Former prime minister Malcolm Turnbull hit out at a range of Coalition MPs, including Andrew Bragg, Tim Wilson and Jason Falinski, who had called for the SG to be capped and for superannuation to be made accessible for housing deposits.
There was “resentment among some quarters of the Coalition of industry super because it’s seen as being too close to the unions,” Mr Turnbull said, as he launched the research from ACIL Allen with Industry Super Australia chair Greg Combet.
“But if we cut to the chase, politicians and public servants have 15.4 per cent super contributions that were determined a long time ago because it was felt that that was an appropriate level to provide sufficient savings for retirement.”
It was therefore “somewhat patronising for people who benefit from 15.4 per cent to say working people should settle for 9.5 per cent,” Mr Turnbull said.
He acknowledged that the Coalition MPs pushing for a super cap were “former colleagues for whom I have respect and affection but that doesn’t mean they’re always right”.
Accessing superannuation for housing “is one of the craziest ideas ever,” Mr Turnbull said.
It’s not super or wages
The research challenged the view that a rising SG would cut wages over the long term, meaning workers would have to choose between higher wages now or spending more decades into the future in retirement.
Mr Combet told the launch “increasing the super guarantee rate would boost our economy by $12 billion by 2040 creating 10,000 jobs in the process”.
That would occur through extra investment created by the boost to superannuation savings of $9.4 billion by 2040 if the SG rises go ahead as scheduled.
Legislation which has passed Parliament will see the SG rise from its current rate of 9.5 per cent to 12 per cent in 0.5-percentage-point annual increments until July 2025.
However, Treasurer Josh Frydenberg has recently admitted that he and PM Scott Morrison were considering blocking those rises because of the pandemic’s hit to the economy.
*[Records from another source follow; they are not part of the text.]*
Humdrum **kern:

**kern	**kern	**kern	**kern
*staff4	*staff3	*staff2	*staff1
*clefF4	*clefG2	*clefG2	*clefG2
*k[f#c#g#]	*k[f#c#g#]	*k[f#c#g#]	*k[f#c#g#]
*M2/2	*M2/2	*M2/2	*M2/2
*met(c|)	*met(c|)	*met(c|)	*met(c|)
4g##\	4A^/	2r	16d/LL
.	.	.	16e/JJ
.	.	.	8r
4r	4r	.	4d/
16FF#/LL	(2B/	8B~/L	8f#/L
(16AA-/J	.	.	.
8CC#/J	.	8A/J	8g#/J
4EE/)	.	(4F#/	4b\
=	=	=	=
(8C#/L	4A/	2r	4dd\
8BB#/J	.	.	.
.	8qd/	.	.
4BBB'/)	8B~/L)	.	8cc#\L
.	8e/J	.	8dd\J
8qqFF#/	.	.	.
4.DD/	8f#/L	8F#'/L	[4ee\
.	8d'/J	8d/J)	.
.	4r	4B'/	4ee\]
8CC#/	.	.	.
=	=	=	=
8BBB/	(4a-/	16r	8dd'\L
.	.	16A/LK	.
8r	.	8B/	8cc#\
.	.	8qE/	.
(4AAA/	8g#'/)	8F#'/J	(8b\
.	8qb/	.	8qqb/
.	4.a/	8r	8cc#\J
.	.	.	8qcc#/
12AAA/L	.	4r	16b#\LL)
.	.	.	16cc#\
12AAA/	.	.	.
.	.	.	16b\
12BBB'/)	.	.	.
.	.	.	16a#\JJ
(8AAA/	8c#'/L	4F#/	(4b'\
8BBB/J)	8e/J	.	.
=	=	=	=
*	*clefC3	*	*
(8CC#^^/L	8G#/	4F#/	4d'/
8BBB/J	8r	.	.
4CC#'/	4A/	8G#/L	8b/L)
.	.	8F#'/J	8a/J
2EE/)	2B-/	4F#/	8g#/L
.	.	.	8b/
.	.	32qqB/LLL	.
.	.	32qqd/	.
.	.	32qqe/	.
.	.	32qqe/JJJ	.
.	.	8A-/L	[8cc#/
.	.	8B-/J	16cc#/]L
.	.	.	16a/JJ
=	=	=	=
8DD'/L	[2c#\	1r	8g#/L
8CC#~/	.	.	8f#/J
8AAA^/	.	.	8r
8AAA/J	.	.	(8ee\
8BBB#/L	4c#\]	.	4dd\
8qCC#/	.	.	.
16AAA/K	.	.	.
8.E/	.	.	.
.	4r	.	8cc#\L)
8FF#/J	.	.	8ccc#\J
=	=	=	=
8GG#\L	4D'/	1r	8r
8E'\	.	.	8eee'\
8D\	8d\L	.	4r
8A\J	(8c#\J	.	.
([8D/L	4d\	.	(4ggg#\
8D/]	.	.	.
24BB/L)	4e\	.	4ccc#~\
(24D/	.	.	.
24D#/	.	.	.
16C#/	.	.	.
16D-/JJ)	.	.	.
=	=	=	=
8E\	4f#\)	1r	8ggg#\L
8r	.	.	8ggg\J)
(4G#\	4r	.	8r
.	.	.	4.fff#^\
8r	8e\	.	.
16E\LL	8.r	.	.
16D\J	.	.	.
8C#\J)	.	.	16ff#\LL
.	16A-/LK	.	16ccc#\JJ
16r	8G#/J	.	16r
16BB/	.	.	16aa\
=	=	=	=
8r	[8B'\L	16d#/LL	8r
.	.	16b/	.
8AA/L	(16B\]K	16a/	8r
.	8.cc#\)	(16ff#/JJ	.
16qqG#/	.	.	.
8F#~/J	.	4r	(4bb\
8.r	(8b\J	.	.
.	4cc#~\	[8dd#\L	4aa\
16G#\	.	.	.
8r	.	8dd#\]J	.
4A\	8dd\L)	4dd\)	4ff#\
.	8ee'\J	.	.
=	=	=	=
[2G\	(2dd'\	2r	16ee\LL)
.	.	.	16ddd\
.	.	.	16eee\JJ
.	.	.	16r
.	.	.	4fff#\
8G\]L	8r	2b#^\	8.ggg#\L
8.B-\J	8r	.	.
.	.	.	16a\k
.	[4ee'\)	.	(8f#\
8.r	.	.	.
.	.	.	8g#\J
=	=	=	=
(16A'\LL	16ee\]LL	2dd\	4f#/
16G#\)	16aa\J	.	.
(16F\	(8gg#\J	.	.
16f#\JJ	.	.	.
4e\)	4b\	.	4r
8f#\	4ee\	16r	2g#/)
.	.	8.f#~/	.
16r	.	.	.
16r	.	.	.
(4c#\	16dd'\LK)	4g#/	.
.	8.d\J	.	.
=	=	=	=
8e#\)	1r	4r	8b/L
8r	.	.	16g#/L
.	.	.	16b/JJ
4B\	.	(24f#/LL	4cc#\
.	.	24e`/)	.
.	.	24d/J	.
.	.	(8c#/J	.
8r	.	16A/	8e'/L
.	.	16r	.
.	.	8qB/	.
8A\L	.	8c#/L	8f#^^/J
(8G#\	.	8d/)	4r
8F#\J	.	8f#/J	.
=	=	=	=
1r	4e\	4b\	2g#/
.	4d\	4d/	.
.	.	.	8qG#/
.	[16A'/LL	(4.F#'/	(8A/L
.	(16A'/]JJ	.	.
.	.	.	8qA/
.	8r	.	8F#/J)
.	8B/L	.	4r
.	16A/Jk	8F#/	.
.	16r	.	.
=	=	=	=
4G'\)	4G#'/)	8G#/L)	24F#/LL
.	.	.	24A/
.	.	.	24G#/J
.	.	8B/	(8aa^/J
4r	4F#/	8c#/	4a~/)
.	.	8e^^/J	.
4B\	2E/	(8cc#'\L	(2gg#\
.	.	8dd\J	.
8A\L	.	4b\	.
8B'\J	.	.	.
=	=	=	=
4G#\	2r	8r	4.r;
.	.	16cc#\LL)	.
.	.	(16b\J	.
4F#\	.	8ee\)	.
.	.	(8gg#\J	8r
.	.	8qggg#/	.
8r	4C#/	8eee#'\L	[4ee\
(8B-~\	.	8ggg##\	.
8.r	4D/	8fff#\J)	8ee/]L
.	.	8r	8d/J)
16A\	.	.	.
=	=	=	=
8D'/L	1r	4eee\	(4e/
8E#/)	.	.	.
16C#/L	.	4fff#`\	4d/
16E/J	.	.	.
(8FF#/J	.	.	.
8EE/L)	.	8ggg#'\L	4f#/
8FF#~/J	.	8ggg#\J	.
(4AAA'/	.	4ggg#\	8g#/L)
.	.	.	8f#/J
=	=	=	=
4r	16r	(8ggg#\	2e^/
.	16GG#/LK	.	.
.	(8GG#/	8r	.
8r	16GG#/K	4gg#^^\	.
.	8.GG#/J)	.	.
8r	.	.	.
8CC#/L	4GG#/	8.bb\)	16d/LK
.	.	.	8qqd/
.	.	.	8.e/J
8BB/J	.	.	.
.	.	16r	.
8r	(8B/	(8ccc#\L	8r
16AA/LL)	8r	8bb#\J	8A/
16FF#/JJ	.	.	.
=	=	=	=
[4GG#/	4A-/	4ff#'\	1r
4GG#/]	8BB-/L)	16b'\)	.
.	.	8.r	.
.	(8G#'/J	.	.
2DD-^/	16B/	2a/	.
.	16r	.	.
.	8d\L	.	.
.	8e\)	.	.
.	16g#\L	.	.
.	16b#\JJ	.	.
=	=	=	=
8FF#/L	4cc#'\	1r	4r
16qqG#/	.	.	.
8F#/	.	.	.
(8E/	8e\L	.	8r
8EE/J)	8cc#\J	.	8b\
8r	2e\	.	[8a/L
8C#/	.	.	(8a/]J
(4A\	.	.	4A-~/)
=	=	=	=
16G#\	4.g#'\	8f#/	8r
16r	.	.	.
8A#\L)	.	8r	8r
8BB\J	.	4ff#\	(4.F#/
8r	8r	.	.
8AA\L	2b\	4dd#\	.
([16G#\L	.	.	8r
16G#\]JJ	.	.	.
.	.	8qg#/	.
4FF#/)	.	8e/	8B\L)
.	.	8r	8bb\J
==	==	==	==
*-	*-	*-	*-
Mr Combet said claims that a rise in the SG would come out of wages had been proved wrong by the research and that stagnant wages growth in recent years had not been influenced by super increases.
“The super guarantee has only risen 0.5 per cent since 2002 – that’s 19 years ago – and yet by the nature of the conversation we’ve been having you’d think it was going up every year,” Mr Combet said.